Thursday, February 24, 2011

Throughout the time that I'm writing this, I have to remind myself to: 1) look away thoughtfully from the screen and prevent my eyes from closing (thoughtfully, so I appear to be pondering upon something and my mom doesn't complain that the UV rays from the laptop are biting away at my eyeballs), and 2) don't get distracted by Modern Family.

..obviously the latter isn't going to work so I'm going to just concentrate on the first.

Reason for that is because I've been feeling so fatigued lately. I wake up and I don't feel refreshed; 30 mins later I'm singing out loud in the car with Apek, desperately trying to keep myself awake; and then by the time I reach class, I feel like dying.

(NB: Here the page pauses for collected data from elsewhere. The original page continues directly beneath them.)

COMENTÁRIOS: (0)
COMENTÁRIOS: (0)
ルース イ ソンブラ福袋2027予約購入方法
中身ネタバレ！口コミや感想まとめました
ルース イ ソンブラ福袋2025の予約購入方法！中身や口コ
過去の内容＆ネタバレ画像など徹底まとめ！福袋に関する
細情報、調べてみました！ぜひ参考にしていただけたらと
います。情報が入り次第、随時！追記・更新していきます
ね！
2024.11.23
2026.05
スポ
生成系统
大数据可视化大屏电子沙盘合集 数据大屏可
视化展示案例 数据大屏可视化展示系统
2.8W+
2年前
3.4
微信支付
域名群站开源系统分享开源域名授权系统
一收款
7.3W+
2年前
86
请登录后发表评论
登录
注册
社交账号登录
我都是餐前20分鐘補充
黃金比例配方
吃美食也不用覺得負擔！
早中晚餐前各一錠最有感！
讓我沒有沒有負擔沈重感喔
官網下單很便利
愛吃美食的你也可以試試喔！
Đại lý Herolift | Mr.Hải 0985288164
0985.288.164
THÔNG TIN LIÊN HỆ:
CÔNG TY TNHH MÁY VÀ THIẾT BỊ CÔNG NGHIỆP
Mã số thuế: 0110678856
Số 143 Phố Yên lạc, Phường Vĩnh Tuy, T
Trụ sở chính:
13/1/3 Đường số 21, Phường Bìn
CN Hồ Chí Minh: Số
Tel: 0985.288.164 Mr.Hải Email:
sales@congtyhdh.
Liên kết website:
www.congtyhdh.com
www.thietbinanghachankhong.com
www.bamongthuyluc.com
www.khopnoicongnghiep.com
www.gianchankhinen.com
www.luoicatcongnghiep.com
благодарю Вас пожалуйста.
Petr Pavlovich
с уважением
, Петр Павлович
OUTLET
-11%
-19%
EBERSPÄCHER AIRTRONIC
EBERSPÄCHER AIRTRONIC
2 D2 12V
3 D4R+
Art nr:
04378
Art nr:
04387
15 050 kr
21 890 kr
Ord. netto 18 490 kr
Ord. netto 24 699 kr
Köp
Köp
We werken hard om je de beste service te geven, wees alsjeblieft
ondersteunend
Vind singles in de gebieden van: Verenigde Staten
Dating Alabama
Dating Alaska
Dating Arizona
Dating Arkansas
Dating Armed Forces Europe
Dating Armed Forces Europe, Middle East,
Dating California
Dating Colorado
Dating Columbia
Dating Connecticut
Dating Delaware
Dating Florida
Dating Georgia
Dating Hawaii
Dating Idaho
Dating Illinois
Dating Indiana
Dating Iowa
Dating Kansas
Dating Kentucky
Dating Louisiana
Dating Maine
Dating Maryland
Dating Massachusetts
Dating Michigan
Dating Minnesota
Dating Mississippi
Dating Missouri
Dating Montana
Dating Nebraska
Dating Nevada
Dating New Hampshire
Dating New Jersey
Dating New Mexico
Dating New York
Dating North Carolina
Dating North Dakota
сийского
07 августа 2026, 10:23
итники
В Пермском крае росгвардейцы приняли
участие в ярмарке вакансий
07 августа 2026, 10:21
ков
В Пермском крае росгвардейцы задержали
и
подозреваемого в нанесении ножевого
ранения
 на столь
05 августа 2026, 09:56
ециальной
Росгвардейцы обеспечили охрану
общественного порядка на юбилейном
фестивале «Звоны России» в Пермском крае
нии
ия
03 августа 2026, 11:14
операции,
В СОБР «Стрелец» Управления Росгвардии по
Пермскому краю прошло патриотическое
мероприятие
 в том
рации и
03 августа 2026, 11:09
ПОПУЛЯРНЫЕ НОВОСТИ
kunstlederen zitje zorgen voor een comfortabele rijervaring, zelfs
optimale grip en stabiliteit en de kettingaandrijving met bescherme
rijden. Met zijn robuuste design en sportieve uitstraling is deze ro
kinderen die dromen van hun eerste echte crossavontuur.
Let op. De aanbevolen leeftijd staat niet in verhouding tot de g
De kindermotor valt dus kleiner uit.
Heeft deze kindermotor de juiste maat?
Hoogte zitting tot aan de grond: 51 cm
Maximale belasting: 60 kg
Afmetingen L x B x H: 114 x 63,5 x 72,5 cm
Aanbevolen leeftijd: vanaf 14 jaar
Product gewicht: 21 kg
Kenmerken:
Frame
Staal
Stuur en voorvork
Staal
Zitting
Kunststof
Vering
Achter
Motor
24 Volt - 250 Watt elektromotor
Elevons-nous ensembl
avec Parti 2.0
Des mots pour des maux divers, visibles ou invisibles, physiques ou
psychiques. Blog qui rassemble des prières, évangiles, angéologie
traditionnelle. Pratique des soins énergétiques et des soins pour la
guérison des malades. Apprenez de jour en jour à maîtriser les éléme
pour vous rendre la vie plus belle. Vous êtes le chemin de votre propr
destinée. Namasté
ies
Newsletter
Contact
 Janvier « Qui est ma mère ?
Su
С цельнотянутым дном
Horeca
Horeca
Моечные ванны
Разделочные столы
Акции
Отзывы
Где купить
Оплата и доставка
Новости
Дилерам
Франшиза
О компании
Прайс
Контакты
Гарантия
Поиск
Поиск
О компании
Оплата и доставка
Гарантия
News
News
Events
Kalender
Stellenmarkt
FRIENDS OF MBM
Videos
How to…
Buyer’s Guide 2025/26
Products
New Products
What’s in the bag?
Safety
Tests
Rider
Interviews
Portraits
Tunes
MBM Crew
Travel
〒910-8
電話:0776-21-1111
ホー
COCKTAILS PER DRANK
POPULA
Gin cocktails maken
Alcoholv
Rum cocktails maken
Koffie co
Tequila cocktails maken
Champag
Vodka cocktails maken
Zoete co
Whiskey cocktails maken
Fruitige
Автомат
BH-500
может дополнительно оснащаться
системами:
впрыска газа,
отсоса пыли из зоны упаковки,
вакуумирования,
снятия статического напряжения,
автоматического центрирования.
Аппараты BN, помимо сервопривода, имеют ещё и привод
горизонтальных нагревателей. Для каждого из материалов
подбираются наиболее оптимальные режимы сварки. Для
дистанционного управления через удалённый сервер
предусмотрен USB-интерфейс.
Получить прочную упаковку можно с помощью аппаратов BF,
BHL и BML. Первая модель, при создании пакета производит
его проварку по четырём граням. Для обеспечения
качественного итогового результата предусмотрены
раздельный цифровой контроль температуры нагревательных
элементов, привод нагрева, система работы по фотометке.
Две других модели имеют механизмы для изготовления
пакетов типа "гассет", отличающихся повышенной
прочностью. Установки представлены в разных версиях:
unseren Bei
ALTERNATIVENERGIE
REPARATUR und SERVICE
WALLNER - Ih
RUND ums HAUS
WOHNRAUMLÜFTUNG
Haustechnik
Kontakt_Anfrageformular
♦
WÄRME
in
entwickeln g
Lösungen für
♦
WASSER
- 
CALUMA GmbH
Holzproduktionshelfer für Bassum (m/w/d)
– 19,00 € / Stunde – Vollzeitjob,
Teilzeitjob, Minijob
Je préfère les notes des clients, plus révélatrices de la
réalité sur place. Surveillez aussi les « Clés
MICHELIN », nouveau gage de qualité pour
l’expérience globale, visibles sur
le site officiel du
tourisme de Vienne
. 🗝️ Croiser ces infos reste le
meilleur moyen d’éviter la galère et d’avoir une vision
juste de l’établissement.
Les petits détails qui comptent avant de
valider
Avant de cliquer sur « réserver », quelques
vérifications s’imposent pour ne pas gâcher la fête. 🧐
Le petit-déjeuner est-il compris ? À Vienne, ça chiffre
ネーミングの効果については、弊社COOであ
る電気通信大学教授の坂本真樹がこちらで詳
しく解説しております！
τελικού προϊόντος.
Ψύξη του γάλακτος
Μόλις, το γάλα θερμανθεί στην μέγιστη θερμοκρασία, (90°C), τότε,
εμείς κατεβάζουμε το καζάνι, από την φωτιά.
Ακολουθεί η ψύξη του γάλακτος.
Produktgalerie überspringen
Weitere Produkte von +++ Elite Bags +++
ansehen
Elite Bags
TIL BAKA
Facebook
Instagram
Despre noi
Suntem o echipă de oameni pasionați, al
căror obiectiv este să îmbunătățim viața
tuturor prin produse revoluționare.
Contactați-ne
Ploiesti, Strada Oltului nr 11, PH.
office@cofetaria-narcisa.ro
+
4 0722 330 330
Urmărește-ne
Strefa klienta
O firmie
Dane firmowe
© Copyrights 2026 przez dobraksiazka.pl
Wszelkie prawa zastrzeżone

I get exhausted so easily. I just slept for two hours in the afternoon and I'm feeling sleepy right now already. I don't know if it's stress or pressure or both stress AND pressure and the fact that I feel somehow so discouraged this sem it takes so much effort to just pick myself and get through the day.

I guess I partially know the cause of this weariness but.. I'll just leave myself guessing so I would be a tad bit less miserable.

Other than that, it's only been a little less than a week since my sister left and it feels terrible. Well, it usually does each time she leaves. Because for me, it just means getting adjusted back to the quietness at home and by quietness, I mean not having some crazy Asian 30-somethings pester me all day to watch Modern Family and some other old Korean movie that I still have not finished watching. (But she doesn't need to know that) I think one of my somewhat 'happier' days this week was when she called back yesterday and made me play L4D2 with her and my brother. The only hiccup was my laggy internet but that didn't matter much. Sister + zombies = good times. Plus it's nice having a sister stay up with you, chatting way into the night about anything arbitrary.

So yes, I do miss her a lot. What's new.

What else that's been happening:
- Being thrown into a spiral of workload. For our lates group assignment, we've been given 6 days to do it. Six-flipping-days.
- Haven't had enough time even for myself. The few times that I do, I am usually too tired to do anything.
- Having my mind clouded with thoughts I wish I could block out and just flush down the toilet bowl.
- Been getting frustrated easily. Internally, of course. Nobody wants to look at a grouchy grandma.

I know this post sounds so glum but, it's just how I've been feeling.

And maybe that's just it. I've not been feeling happy.